Our conversation paused long enough for me to pull the lever; then I used the rim of the toilet to steady myself until I reached the sink.

"How did you get through those two years without losing your head?"

"Rather easily, once I found all sorts of help."

Help. Right. He made it sound so easy, like you could just go outside and pick a psychologist off of the nearest tree, or get in touch with the nearest therapist just by hitting 'Zero' on the cell phone. Would I find the right person for that after a small search online, or if I skimmed through the right sort of phone book? And if not there…then could I count on these newcomers to stand in for that psychologist or therapist instead?

"I think I'm ready to get back into bed," I told him, once I'd finished washing my hands and using a few paper towels to dry them. By then I was feeling a bit more sluggish, and maybe also slightly drowsy as I leaned on John's arm. My bed seemed so far away from where I stood; yet after several little steps and a few deep breaths, I managed to get there without falling.

If I make it out of here, I'm sending them homemade thank-you cards, I promised myself, slipping back beneath the blankets and bundling myself up as much as I could. By then everyone except Em had gathered up their books and coats, a sure sign that the foursome was heading home. Words couldn't describe how much I wished Em and I could have joined them.

"Will I see you tomorrow?" I rasped weakly, my head sinking into the pillows behind me.

"Probably the day after," Greg said, pulling a stocking cap onto his head.

"Why…?"

"Work for us, and time alone with your Em for you. No doubt you'll have plenty to talk about, I'm sure?"

I felt a little confused after hearing that, but I blocked it quickly out of my mind. It was just a mere coincidence. After all, it wasn't as though someone could eavesdrop on sign language, now, could they?

"You look after yourself now," Georgina giggled, poking me in the side. "You'll be on the mend when I get back, won't you?"

"I'll do my best," I promised, allowing her to give me one last hug before she followed Greg into the hallway.

"Remember what we talked about," John said in a whisper, glancing between me and Matthew. "I've got a feeling Greg's going to want to help you out any day now.
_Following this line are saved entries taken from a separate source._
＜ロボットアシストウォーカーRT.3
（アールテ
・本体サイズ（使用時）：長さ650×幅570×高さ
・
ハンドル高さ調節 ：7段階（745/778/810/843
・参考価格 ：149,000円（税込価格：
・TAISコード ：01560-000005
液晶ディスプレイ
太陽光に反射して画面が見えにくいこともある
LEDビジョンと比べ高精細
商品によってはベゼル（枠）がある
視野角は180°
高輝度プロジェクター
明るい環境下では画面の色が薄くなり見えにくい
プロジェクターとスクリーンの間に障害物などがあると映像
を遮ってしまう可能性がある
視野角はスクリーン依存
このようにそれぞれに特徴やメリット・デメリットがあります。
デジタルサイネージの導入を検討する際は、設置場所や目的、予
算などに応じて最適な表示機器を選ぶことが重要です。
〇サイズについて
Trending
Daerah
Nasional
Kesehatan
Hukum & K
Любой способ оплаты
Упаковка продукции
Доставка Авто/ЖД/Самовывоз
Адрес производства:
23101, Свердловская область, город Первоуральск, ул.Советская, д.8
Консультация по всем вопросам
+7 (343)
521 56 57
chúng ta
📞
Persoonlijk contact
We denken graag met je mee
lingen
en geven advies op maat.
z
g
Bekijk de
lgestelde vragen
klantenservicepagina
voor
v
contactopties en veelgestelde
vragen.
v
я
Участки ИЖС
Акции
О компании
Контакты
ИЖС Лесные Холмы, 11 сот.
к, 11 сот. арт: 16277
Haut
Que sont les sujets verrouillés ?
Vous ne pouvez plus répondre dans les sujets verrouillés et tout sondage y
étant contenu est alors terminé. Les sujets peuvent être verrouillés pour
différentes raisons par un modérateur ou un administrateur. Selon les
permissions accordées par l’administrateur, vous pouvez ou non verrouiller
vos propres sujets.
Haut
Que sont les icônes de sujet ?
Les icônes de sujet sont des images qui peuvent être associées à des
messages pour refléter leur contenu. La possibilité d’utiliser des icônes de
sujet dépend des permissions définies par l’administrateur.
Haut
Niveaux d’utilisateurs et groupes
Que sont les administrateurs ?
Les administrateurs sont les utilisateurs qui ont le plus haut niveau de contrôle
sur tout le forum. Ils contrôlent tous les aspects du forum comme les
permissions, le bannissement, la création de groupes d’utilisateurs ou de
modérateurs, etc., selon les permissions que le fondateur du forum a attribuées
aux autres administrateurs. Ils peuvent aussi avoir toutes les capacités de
You'll know the right answer to give him when the time comes, I hope?"

"I hope so, too," I answered. Let him think on that whatever he wanted. As for me, I was close to giving up on the idea of four-man groups, or even four men and a woman as long as she was safe around the others. Maybe Matthew was starting to think twice about the idea, too. I saw as much on his face right before he left, and I could have sworn he even snortedat me. How's that for a goodbye?

They seemed nice, Em observed, going about the room and turning the lights off until it was just one corner lamp glowing by my bedside. Do you really think they'll come back…?

I don't want to think much of anything right now, Em, I confessed with a small sigh. I just want to sleep and stay asleep for once.

Then go to sleep, she teased, pulling the covers close around me and then gently stroking my hair. I fell straight into Dreamland before fifteen minutes had passed.